Edward Snowden defends cryptocurrency, advocates blockchain
Edward Snowden on why blockchain matters, and the importance of Bitcoin transactions…
by Manoj Sharma for CNR
In a recent interview with Ben Wizner, Edward Snowden has been chatting about blockchain, and why businesses should be looking to implement the technology.
Snowden said that “imagine an old database where any entry can be changed just by typing over it and clicking save. Now imagine that entry holds your bank balance. If somebody can just arbitrarily change your balance to zero, that kind of sucks, right? Unless you’ve got student loans”.
“The point is that any time a system lets somebody change the history with a keystroke, you have no choice but to trust a huge number of people to be both perfectly good and competent, and humanity doesn’t have a great track record for that. Blockchains are an effort to create a history that can’t be manipulated.”
Blockchain technology is recognised across the world for its ability to create irrefutable evidence of an event between two different parties, thanks to its distributed ledger foundations.

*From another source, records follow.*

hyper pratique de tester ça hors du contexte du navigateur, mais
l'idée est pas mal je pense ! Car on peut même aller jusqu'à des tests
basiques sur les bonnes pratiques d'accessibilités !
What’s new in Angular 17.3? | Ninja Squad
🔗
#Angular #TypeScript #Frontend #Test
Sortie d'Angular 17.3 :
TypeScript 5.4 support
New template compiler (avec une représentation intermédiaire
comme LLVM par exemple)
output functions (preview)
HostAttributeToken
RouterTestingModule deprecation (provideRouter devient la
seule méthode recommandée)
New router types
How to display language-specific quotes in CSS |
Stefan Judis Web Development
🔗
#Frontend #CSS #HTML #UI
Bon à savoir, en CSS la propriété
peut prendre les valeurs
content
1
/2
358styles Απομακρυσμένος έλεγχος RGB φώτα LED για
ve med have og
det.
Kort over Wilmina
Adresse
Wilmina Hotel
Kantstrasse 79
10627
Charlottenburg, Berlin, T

And Snowden added that “the reality is that blockchains can theoretically be applied in many ways, but it’s important to understand that mechanically, we’re discussing a very, very simple concept, and therefore the applications are all variations on a single theme: verifiable accounting. Hot.”

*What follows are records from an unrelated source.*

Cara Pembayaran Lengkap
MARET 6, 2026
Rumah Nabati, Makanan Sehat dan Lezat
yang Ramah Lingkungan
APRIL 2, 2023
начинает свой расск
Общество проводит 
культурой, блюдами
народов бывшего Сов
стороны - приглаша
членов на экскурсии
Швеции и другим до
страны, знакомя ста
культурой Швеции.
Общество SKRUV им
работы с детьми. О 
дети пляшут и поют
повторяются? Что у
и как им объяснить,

In addition, he talked about the power of blockchain technology to impact the world. While he is confident about the ability of the technology, he doesn’t foresee blockchain overtaking companies like Google or Facebook.
He also talked about his interest in Bitcoin transactions, describing them as “impartial” which adds to the trust factor of the crypto arena. He states:
“[Bitcoin transactions] can’t really be stopped or reversed without the explicit, voluntary participation of the people involved. Let’s say Bank of America doesn’t want to process a payment for someone like me. In the old financial system, they’ve got an enormous amount of clout, as do their peers, and can make that happen. If a teenager in Venezuela wants to get paid in a hard currency for a web development gig they did for someone in Paris, something prohibited by local currency controls, cryptocurrencies can make it possible. Bitcoin may not yet really be private money, but it is the first ‘free’ money”, Snowden said.
It’s ‘free money’ that’s been hitting a fair amount of problems of late, of course, not least the crash in the markets and the increasing hostility from many regulators. But on the blockchain side? Things do seem to be improving, with more and more big companies embracing the technology.